» **Consigne 1**: Transforme en liste JSON de chaînes, une par ligne, le texte des lignes de données en partant de leur tout début et en t'arrêtant après la ligne qui contient « не обращали на себя внимания. ». Laisse de côté les images et les lignes vides.

» **Extrait de page**:
============================================================

Est-ce qu’avant de te lancer dans l’écriture du roman, tu as besoin de bâtir une architecture ou est-ce que tu écris au fil de l’eau ?

Avant de me lancer dans l’écriture, je ne fais pas un plan ou un traitement comme pour le scénario. Mais, j’ai besoin de connaître le mouvement du livre. Où il commence et comment il va, plus ou moins, se terminer. Non pas la scène finale, mais la couleur de cette fin, la tonalité. Après, peu à peu, l’histoire et les personnages viennent dessiner ce mouvement et le rendre tangible.

Pour moi, l’écriture du roman commence vraiment quand j’ai trouvé le rythme. Avant de le trouver, je peux écrire des centaines de pages et les jeter, ou bien tourner autour des phrases pendant des semaines. C’est quand le rythme s’installe, quand il est le bon, que j’ai l’impression que ça y est, l’écriture va commencer.

============================================================

» **Extrait des données**:
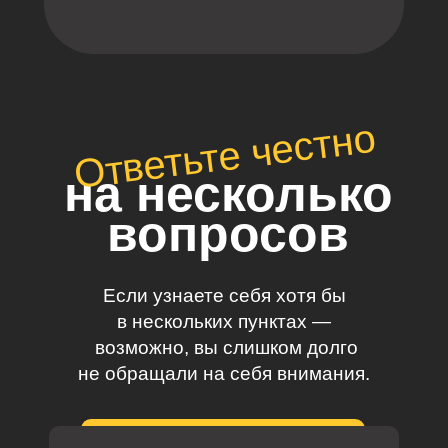
Ответьте честно
на несколько
вопросов
Если узнаете себя хотя бы
в нескольких пунктах —
возможно, вы слишком долго
не обращали на себя внимания.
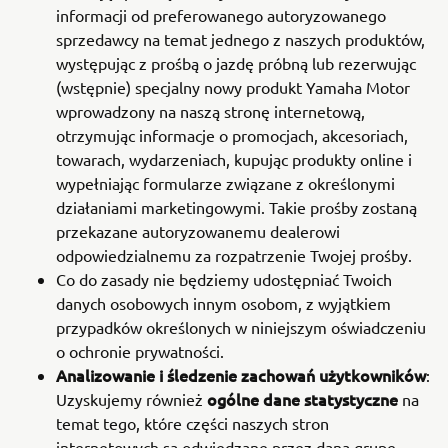
informacji od preferowanego autoryzowanego
sprzedawcy na temat jednego z naszych produktów,
występując z prośbą o jazdę próbną lub rezerwując
(wstępnie) specjalny nowy produkt Yamaha Motor
wprowadzony na naszą stronę internetową,
otrzymując informacje o promocjach, akcesoriach,
towarach, wydarzeniach, kupując produkty online i
wypełniając formularze związane z określonymi
działaniami marketingowymi. Takie prośby zostaną
przekazane autoryzowanemu dealerowi
odpowiedzialnemu za rozpatrzenie Twojej prośby.
Co do zasady nie będziemy udostępniać Twoich
danych osobowych innym osobom, z wyjątkiem
przypadków określonych w niniejszym oświadczeniu
o ochronie prywatności.
Analizowanie i śledzenie zachowań użytkowników
:
ogólne dane statystyczne
Uzyskujemy również
na
temat tego, które części naszych stron
internetowych są odwiedzane przez daną grupę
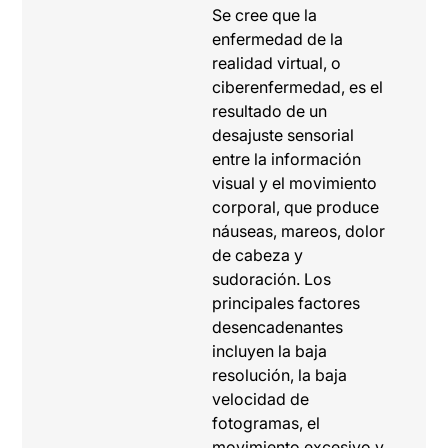
Se cree que la
enfermedad de la
realidad virtual, o
ciberenfermedad, es el
resultado de un
desajuste sensorial
entre la información
visual y el movimiento
corporal, que produce
náuseas, mareos, dolor
de cabeza y
sudoración. Los
principales factores
desencadenantes
incluyen la baja
resolución, la baja
velocidad de
fotogramas, el
movimiento excesivo y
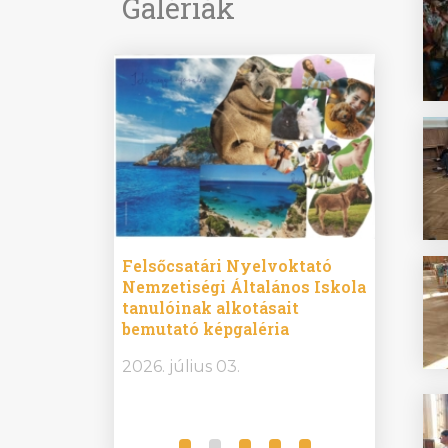
Galériák
ine
Felsőcsatári Nyelvoktató
Győrvár
e durch
Nemzetiségi Általános Iskola
Általán
metország –
tanulóinak alkotásait
Iskola 
etországban)
bemutató képgaléria
bemutat
t nyelvi
2026.
2026. július 03.
2026. jú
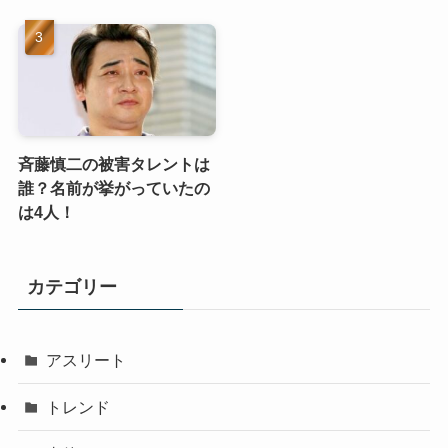
斉藤慎二の被害タレントは
誰？名前が挙がっていたの
は4人！
カテゴリー
アスリート
トレンド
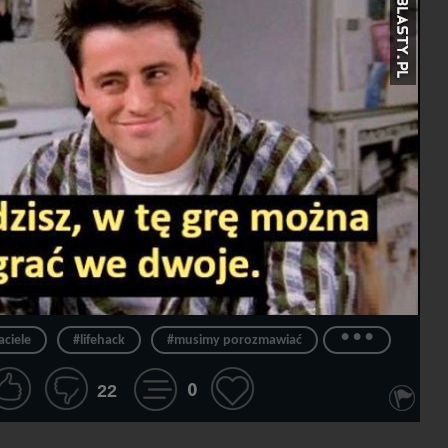
...
aciele
#lifehack
#musimy porozmawiać
0
22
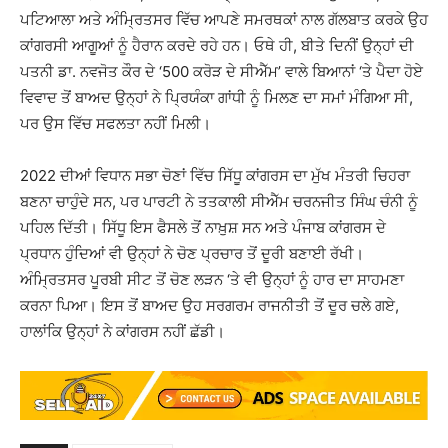
ਪਟਿਆਲਾ ਅਤੇ ਅੰਮ੍ਰਿਤਸਰ ਵਿੱਚ ਆਪਣੇ ਸਮਰਥਕਾਂ ਨਾਲ ਗੱਲਬਾਤ ਕਰਕੇ ਉਹ
ਕਾਂਗਰਸੀ ਆਗੂਆਂ ਨੂੰ ਹੈਰਾਨ ਕਰਦੇ ਰਹੇ ਹਨ। ਓਥੇ ਹੀ, ਬੀਤੇ ਦਿਨੀਂ ਉਨ੍ਹਾਂ ਦੀ
ਪਤਨੀ ਡਾ. ਨਵਜੋਤ ਕੌਰ ਦੇ ‘500 ਕਰੋੜ ਦੇ ਸੀਐੱਮ’ ਵਾਲੇ ਬਿਆਨਾਂ ‘ਤੇ ਪੈਦਾ ਹੋਏ
ਵਿਵਾਦ ਤੋਂ ਬਾਅਦ ਉਨ੍ਹਾਂ ਨੇ ਪ੍ਰਿਯੰਕਾ ਗਾਂਧੀ ਨੂੰ ਮਿਲਣ ਦਾ ਸਮਾਂ ਮੰਗਿਆ ਸੀ,
ਪਰ ਉਸ ਵਿੱਚ ਸਫਲਤਾ ਨਹੀਂ ਮਿਲੀ।
2022 ਦੀਆਂ ਵਿਧਾਨ ਸਭਾ ਚੋਣਾਂ ਵਿੱਚ ਸਿੱਧੂ ਕਾਂਗਰਸ ਦਾ ਮੁੱਖ ਮੰਤਰੀ ਚਿਹਰਾ
ਬਣਨਾ ਚਾਹੁੰਦੇ ਸਨ, ਪਰ ਪਾਰਟੀ ਨੇ ਤਤਕਾਲੀ ਸੀਐੱਮ ਚਰਨਜੀਤ ਸਿੰਘ ਚੰਨੀ ਨੂੰ
ਪਹਿਲ ਦਿੱਤੀ। ਸਿੱਧੂ ਇਸ ਫੈਸਲੇ ਤੋਂ ਨਾਖ਼ੁਸ਼ ਸਨ ਅਤੇ ਪੰਜਾਬ ਕਾਂਗਰਸ ਦੇ
ਪ੍ਰਧਾਨ ਹੁੰਦਿਆਂ ਵੀ ਉਨ੍ਹਾਂ ਨੇ ਚੋਣ ਪ੍ਰਚਾਰ ਤੋਂ ਦੂਰੀ ਬਣਾਈ ਰੱਖੀ।
ਅੰਮ੍ਰਿਤਸਰ ਪੂਰਬੀ ਸੀਟ ਤੋਂ ਚੋਣ ਲੜਨ ‘ਤੇ ਵੀ ਉਨ੍ਹਾਂ ਨੂੰ ਹਾਰ ਦਾ ਸਾਹਮਣਾ
ਕਰਨਾ ਪਿਆ। ਇਸ ਤੋਂ ਬਾਅਦ ਉਹ ਸਰਗਰਮ ਰਾਜਨੀਤੀ ਤੋਂ ਦੂਰ ਚਲੇ ਗਏ,
ਹਾਲਾਂਕਿ ਉਨ੍ਹਾਂ ਨੇ ਕਾਂਗਰਸ ਨਹੀਂ ਛੱਡੀ।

============================================================

» **Consigne 2**: D'après l'extrait de page, à quel moment l'écriture du roman commence-t-elle vraiment ?

» **Résultat 1**:
[
  "Ответьте честно",
  "на несколько",
  "вопросов",
  "Если узнаете себя хотя бы",
  "в нескольких пунктах —",
  "возможно, вы слишком долго",
  "не обращали на себя внимания."
]

» **Résultat 2**: Quand le rythme est trouvé.